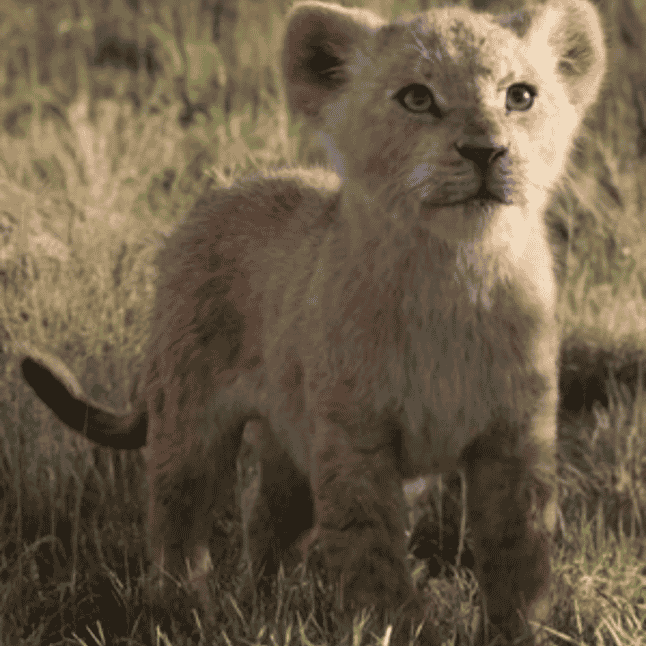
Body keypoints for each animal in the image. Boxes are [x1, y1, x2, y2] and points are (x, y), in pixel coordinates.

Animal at [21, 0, 606, 642]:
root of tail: (223, 192)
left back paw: (261, 608)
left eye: (520, 96)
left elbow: (519, 551)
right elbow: (370, 546)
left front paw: (525, 631)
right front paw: (394, 628)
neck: (456, 273)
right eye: (417, 97)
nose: (486, 151)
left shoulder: (516, 436)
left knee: (266, 522)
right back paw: (186, 609)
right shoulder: (353, 436)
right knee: (177, 515)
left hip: (291, 444)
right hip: (190, 416)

#### WHAT YOU HAVE TO DO
Would you please write out, exactly and with no other lines, the stretch of the listing above from the line containing "root of tail: (223, 192)" through the line containing "right back paw: (186, 609)"?

#### RESULT OF THIS TASK
root of tail: (223, 192)
left back paw: (261, 608)
left eye: (520, 96)
left elbow: (519, 551)
right elbow: (370, 546)
left front paw: (525, 631)
right front paw: (394, 628)
neck: (456, 273)
right eye: (417, 97)
nose: (486, 151)
left shoulder: (516, 436)
left knee: (266, 522)
right back paw: (186, 609)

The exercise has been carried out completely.